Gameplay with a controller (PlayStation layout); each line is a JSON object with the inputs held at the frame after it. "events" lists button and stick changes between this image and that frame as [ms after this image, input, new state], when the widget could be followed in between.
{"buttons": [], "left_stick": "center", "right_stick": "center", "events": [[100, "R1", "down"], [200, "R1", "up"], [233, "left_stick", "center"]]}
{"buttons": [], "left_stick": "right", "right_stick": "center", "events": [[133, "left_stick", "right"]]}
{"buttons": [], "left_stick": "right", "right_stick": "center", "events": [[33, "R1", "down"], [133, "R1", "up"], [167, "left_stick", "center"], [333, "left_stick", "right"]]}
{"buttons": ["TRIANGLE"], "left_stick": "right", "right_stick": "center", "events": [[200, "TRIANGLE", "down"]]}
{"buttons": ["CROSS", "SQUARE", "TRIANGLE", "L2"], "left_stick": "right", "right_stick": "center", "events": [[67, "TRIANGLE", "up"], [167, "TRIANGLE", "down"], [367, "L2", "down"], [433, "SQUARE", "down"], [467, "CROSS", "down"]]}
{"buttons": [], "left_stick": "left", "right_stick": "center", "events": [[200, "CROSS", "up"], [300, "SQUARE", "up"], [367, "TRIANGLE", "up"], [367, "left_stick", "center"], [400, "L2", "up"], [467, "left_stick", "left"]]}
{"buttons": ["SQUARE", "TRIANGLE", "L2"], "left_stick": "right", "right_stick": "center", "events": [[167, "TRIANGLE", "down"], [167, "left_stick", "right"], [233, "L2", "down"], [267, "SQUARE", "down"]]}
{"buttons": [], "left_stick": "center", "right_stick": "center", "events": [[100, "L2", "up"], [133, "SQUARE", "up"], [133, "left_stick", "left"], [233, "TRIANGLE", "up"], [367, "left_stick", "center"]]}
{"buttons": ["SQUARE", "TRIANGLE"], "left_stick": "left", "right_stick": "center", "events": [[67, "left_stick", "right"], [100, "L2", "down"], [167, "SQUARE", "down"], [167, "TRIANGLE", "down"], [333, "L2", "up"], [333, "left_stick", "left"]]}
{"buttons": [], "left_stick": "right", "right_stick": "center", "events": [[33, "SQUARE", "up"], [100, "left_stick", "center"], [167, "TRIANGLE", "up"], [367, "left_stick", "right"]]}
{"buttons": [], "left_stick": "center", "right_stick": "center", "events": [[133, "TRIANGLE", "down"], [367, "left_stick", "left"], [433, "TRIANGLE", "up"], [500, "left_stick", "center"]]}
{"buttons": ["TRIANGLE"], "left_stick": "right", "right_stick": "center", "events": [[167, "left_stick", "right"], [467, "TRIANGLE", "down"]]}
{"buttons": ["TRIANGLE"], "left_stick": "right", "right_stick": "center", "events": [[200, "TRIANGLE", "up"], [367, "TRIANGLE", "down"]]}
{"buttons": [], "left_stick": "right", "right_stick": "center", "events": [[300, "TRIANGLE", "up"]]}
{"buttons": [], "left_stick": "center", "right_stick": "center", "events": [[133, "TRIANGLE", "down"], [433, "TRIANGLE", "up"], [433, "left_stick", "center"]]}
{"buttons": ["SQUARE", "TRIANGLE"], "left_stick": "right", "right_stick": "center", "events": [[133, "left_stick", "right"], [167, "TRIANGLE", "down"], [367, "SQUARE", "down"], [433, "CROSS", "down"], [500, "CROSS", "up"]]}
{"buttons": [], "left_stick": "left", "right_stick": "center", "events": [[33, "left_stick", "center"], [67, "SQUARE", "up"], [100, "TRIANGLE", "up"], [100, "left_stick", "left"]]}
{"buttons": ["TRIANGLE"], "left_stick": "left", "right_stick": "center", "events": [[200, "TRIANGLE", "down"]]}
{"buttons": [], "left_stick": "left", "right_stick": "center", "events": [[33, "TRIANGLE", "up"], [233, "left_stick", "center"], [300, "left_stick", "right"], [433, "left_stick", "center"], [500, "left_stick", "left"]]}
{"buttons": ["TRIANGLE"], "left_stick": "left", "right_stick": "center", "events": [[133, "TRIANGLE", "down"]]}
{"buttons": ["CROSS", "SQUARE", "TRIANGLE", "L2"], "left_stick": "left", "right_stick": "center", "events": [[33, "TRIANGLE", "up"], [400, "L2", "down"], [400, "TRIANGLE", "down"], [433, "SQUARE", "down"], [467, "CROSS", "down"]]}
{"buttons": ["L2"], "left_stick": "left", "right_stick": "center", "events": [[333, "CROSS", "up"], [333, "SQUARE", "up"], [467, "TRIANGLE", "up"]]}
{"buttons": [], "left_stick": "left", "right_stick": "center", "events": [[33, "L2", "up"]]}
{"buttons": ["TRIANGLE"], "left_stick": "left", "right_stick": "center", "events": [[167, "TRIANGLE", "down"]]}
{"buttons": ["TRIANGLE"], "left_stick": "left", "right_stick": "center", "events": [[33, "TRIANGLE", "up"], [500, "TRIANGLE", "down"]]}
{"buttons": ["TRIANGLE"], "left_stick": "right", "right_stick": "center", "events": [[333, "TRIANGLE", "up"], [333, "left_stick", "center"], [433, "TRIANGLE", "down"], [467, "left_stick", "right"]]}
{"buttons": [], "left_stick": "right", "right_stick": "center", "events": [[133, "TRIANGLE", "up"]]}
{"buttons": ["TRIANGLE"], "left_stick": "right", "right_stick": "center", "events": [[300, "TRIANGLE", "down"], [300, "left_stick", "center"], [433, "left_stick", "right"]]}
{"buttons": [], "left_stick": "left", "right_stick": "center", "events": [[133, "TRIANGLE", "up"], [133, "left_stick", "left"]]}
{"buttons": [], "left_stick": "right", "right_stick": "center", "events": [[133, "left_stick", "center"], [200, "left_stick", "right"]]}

+++

Task details: Lines containing the word "SQUARE" must be found in the data above and copied.

Answer to this task:
{"buttons": ["CROSS", "SQUARE", "TRIANGLE", "L2"], "left_stick": "right", "right_stick": "center", "events": [[67, "TRIANGLE", "up"], [167, "TRIANGLE", "down"], [367, "L2", "down"], [433, "SQUARE", "down"], [467, "CROSS", "down"]]}
{"buttons": [], "left_stick": "left", "right_stick": "center", "events": [[200, "CROSS", "up"], [300, "SQUARE", "up"], [367, "TRIANGLE", "up"], [367, "left_stick", "center"], [400, "L2", "up"], [467, "left_stick", "left"]]}
{"buttons": ["SQUARE", "TRIANGLE", "L2"], "left_stick": "right", "right_stick": "center", "events": [[167, "TRIANGLE", "down"], [167, "left_stick", "right"], [233, "L2", "down"], [267, "SQUARE", "down"]]}
{"buttons": [], "left_stick": "center", "right_stick": "center", "events": [[100, "L2", "up"], [133, "SQUARE", "up"], [133, "left_stick", "left"], [233, "TRIANGLE", "up"], [367, "left_stick", "center"]]}
{"buttons": ["SQUARE", "TRIANGLE"], "left_stick": "left", "right_stick": "center", "events": [[67, "left_stick", "right"], [100, "L2", "down"], [167, "SQUARE", "down"], [167, "TRIANGLE", "down"], [333, "L2", "up"], [333, "left_stick", "left"]]}
{"buttons": [], "left_stick": "right", "right_stick": "center", "events": [[33, "SQUARE", "up"], [100, "left_stick", "center"], [167, "TRIANGLE", "up"], [367, "left_stick", "right"]]}
{"buttons": ["SQUARE", "TRIANGLE"], "left_stick": "right", "right_stick": "center", "events": [[133, "left_stick", "right"], [167, "TRIANGLE", "down"], [367, "SQUARE", "down"], [433, "CROSS", "down"], [500, "CROSS", "up"]]}
{"buttons": [], "left_stick": "left", "right_stick": "center", "events": [[33, "left_stick", "center"], [67, "SQUARE", "up"], [100, "TRIANGLE", "up"], [100, "left_stick", "left"]]}
{"buttons": ["CROSS", "SQUARE", "TRIANGLE", "L2"], "left_stick": "left", "right_stick": "center", "events": [[33, "TRIANGLE", "up"], [400, "L2", "down"], [400, "TRIANGLE", "down"], [433, "SQUARE", "down"], [467, "CROSS", "down"]]}
{"buttons": ["L2"], "left_stick": "left", "right_stick": "center", "events": [[333, "CROSS", "up"], [333, "SQUARE", "up"], [467, "TRIANGLE", "up"]]}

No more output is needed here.